S.F. Jude Terror wrote:
You're not talking about letting someone die. You're talking about proactively killing them.
The results are the same either way and as a consequentialist, that's what I'm concerned with. The goal is to stop people dying. If I want billions of people to not be dead, what must I do?
A big part of the reason that people don't get consequentialism is that instead of thinking, 'I just killed 7 billion people,' they think, 'I just saved one girl.'
This is a story, not real life, so you need to abide by the established rules of the universe, not say "in real life superheroes couldn't save the day every time." In real life, there are no superheroes. Here, there are, and they must do as they always do - defeat impossible odds to save the day.

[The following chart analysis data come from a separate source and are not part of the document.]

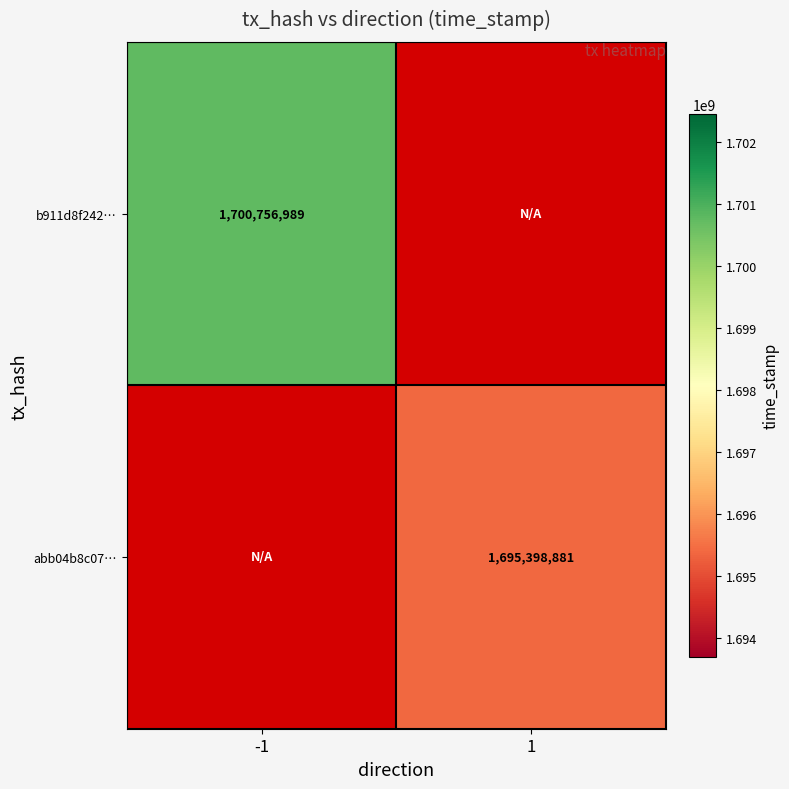

Is it true that b911d8f242… equals 1700756989 at -1?

True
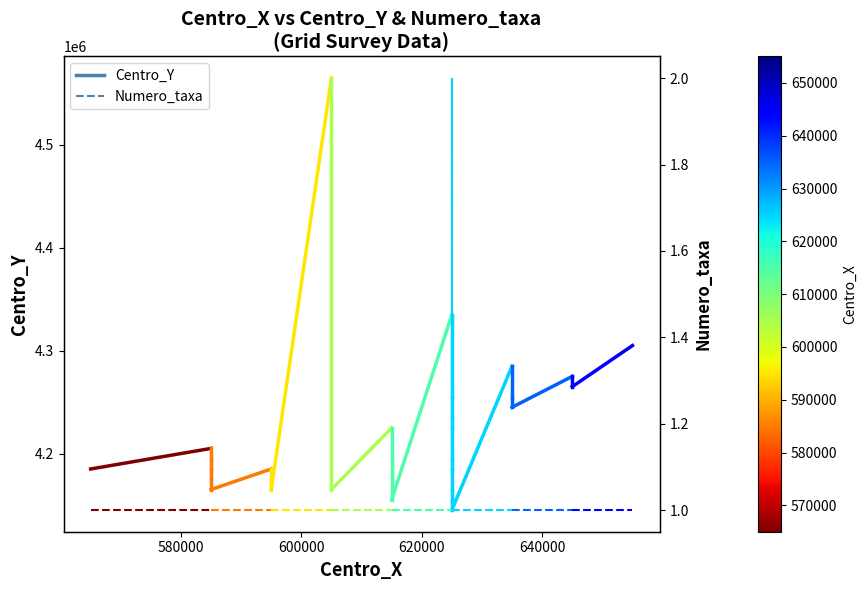

Rank the series by their average value, from highest to lowest.

Centro_Y, Numero_taxa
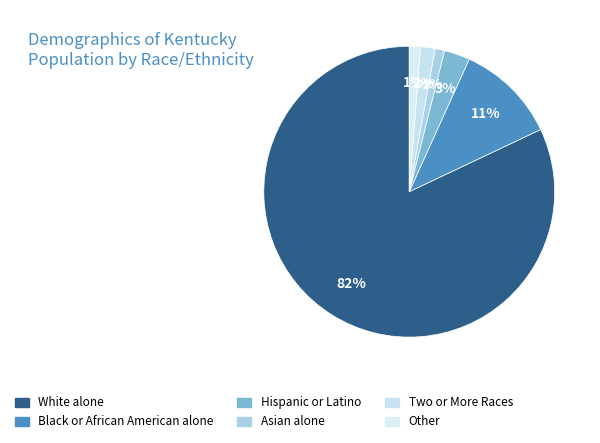

Is the sum of White alone and Hispanic or Latino greater than half?

Yes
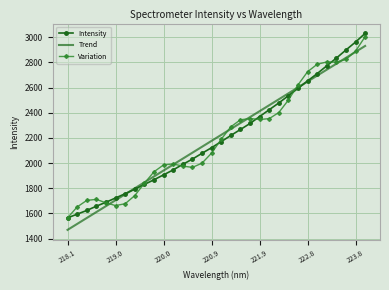

Which series has the widest spread of values?

Intensity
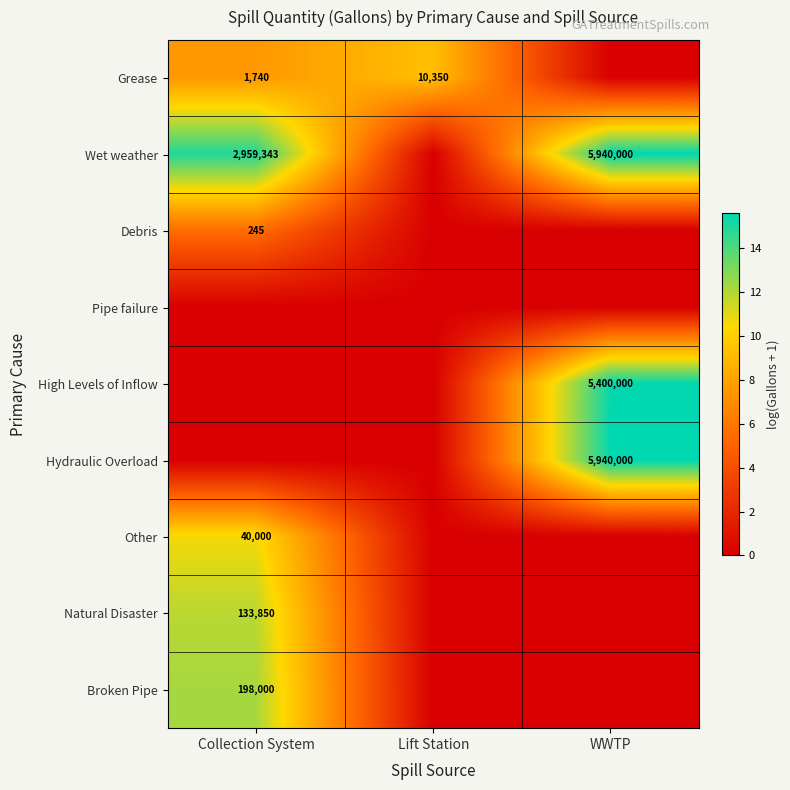

The Grease series shows 457 at Collection System. True or false?

False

But I don't think that's a very moral message. If they're aiming for, 'try to save as many people as you can' then they missed. If you tried to apply that advice in real life there would be situations where you made the world a much worse place than it would otherwise be because of important differences between fiction and reality.
But I will say, "
IF we knew that the laws of physics had a special exception in them for sufficiently heroic people such that they could always 'find another way'
THEN, if we were reasonably confident about that, it would be wrong to sacrifice one person to save billions."
So, if you think that applies to this story, I will say the X-Men are in the right. That would make
the Avengers a bunch of cunts, though.